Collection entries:
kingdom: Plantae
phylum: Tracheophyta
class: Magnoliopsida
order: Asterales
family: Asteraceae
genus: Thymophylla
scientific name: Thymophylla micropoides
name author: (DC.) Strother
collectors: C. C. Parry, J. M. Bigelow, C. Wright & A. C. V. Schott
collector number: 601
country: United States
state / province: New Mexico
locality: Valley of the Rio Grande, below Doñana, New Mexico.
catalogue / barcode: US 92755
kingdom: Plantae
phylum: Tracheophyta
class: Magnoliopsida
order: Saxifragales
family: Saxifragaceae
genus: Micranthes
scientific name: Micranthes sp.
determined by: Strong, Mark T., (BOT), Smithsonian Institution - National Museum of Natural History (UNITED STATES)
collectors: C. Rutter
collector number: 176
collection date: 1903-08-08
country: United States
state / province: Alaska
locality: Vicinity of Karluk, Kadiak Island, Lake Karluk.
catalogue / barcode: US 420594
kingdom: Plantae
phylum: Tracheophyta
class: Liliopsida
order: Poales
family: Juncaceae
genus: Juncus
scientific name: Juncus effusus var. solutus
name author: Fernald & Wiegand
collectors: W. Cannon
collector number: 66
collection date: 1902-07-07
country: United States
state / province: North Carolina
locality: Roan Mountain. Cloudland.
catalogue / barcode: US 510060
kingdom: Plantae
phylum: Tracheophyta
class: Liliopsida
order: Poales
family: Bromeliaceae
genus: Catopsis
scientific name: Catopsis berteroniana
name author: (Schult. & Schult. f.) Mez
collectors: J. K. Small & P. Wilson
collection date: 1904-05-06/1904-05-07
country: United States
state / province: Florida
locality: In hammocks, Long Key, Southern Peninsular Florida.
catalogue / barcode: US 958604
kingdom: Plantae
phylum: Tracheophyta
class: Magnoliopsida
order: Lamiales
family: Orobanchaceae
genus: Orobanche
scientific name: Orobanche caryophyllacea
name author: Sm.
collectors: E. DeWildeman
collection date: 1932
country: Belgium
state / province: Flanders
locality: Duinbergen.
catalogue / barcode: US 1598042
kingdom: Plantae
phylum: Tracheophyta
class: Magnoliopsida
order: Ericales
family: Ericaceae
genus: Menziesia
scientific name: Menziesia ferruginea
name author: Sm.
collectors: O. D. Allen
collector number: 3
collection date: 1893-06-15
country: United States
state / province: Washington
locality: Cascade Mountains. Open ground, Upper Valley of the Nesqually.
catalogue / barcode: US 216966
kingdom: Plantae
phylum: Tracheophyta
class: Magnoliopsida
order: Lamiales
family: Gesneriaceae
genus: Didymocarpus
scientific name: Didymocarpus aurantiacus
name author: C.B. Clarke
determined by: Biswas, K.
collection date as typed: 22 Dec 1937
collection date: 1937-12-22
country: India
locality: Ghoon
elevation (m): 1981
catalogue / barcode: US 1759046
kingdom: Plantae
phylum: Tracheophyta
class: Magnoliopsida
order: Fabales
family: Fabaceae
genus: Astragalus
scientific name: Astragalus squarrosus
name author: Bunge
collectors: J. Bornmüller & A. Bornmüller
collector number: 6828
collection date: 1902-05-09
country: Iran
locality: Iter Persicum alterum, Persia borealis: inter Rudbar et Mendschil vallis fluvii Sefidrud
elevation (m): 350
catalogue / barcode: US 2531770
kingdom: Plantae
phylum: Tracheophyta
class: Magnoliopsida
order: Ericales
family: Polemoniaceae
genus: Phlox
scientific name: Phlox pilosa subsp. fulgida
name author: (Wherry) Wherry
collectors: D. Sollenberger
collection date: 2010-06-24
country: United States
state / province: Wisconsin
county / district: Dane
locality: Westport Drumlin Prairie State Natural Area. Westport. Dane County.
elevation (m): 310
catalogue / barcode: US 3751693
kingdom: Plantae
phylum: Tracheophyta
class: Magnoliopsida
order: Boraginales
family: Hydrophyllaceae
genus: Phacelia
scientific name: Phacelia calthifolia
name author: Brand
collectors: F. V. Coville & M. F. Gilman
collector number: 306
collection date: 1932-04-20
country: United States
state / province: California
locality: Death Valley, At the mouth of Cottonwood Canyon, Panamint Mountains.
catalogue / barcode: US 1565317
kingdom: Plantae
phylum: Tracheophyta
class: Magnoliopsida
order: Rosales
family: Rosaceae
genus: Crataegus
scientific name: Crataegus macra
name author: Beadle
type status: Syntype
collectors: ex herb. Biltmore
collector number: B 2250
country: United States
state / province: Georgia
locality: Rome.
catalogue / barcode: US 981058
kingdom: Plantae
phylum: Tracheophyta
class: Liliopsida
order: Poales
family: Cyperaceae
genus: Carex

Short exercise. Reproduce every line of the herbarium specimen records above word for word, with nothing changed or left out.

The response.
kingdom: Plantae
phylum: Tracheophyta
class: Magnoliopsida
order: Asterales
family: Asteraceae
genus: Thymophylla
scientific name: Thymophylla micropoides
name author: (DC.) Strother
collectors: C. C. Parry, J. M. Bigelow, C. Wright & A. C. V. Schott
collector number: 601
country: United States
state / province: New Mexico
locality: Valley of the Rio Grande, below Doñana, New Mexico.
catalogue / barcode: US 92755
kingdom: Plantae
phylum: Tracheophyta
class: Magnoliopsida
order: Saxifragales
family: Saxifragaceae
genus: Micranthes
scientific name: Micranthes sp.
determined by: Strong, Mark T., (BOT), Smithsonian Institution - National Museum of Natural History (UNITED STATES)
collectors: C. Rutter
collector number: 176
collection date: 1903-08-08
country: United States
state / province: Alaska
locality: Vicinity of Karluk, Kadiak Island, Lake Karluk.
catalogue / barcode: US 420594
kingdom: Plantae
phylum: Tracheophyta
class: Liliopsida
order: Poales
family: Juncaceae
genus: Juncus
scientific name: Juncus effusus var. solutus
name author: Fernald & Wiegand
collectors: W. Cannon
collector number: 66
collection date: 1902-07-07
country: United States
state / province: North Carolina
locality: Roan Mountain. Cloudland.
catalogue / barcode: US 510060
kingdom: Plantae
phylum: Tracheophyta
class: Liliopsida
order: Poales
family: Bromeliaceae
genus: Catopsis
scientific name: Catopsis berteroniana
name author: (Schult. & Schult. f.) Mez
collectors: J. K. Small & P. Wilson
collection date: 1904-05-06/1904-05-07
country: United States
state / province: Florida
locality: In hammocks, Long Key, Southern Peninsular Florida.
catalogue / barcode: US 958604
kingdom: Plantae
phylum: Tracheophyta
class: Magnoliopsida
order: Lamiales
family: Orobanchaceae
genus: Orobanche
scientific name: Orobanche caryophyllacea
name author: Sm.
collectors: E. DeWildeman
collection date: 1932
country: Belgium
state / province: Flanders
locality: Duinbergen.
catalogue / barcode: US 1598042
kingdom: Plantae
phylum: Tracheophyta
class: Magnoliopsida
order: Ericales
family: Ericaceae
genus: Menziesia
scientific name: Menziesia ferruginea
name author: Sm.
collectors: O. D. Allen
collector number: 3
collection date: 1893-06-15
country: United States
state / province: Washington
locality: Cascade Mountains. Open ground, Upper Valley of the Nesqually.
catalogue / barcode: US 216966
kingdom: Plantae
phylum: Tracheophyta
class: Magnoliopsida
order: Lamiales
family: Gesneriaceae
genus: Didymocarpus
scientific name: Didymocarpus aurantiacus
name author: C.B. Clarke
determined by: Biswas, K.
collection date as typed: 22 Dec 1937
collection date: 1937-12-22
country: India
locality: Ghoon
elevation (m): 1981
catalogue / barcode: US 1759046
kingdom: Plantae
phylum: Tracheophyta
class: Magnoliopsida
order: Fabales
family: Fabaceae
genus: Astragalus
scientific name: Astragalus squarrosus
name author: Bunge
collectors: J. Bornmüller & A. Bornmüller
collector number: 6828
collection date: 1902-05-09
country: Iran
locality: Iter Persicum alterum, Persia borealis: inter Rudbar et Mendschil vallis fluvii Sefidrud
elevation (m): 350
catalogue / barcode: US 2531770
kingdom: Plantae
phylum: Tracheophyta
class: Magnoliopsida
order: Ericales
family: Polemoniaceae
genus: Phlox
scientific name: Phlox pilosa subsp. fulgida
name author: (Wherry) Wherry
collectors: D. Sollenberger
collection date: 2010-06-24
country: United States
state / province: Wisconsin
county / district: Dane
locality: Westport Drumlin Prairie State Natural Area. Westport. Dane County.
elevation (m): 310
catalogue / barcode: US 3751693
kingdom: Plantae
phylum: Tracheophyta
class: Magnoliopsida
order: Boraginales
family: Hydrophyllaceae
genus: Phacelia
scientific name: Phacelia calthifolia
name author: Brand
collectors: F. V. Coville & M. F. Gilman
collector number: 306
collection date: 1932-04-20
country: United States
state / province: California
locality: Death Valley, At the mouth of Cottonwood Canyon, Panamint Mountains.
catalogue / barcode: US 1565317
kingdom: Plantae
phylum: Tracheophyta
class: Magnoliopsida
order: Rosales
family: Rosaceae
genus: Crataegus
scientific name: Crataegus macra
name author: Beadle
type status: Syntype
collectors: ex herb. Biltmore
collector number: B 2250
country: United States
state / province: Georgia
locality: Rome.
catalogue / barcode: US 981058
kingdom: Plantae
phylum: Tracheophyta
class: Liliopsida
order: Poales
family: Cyperaceae
genus: Carex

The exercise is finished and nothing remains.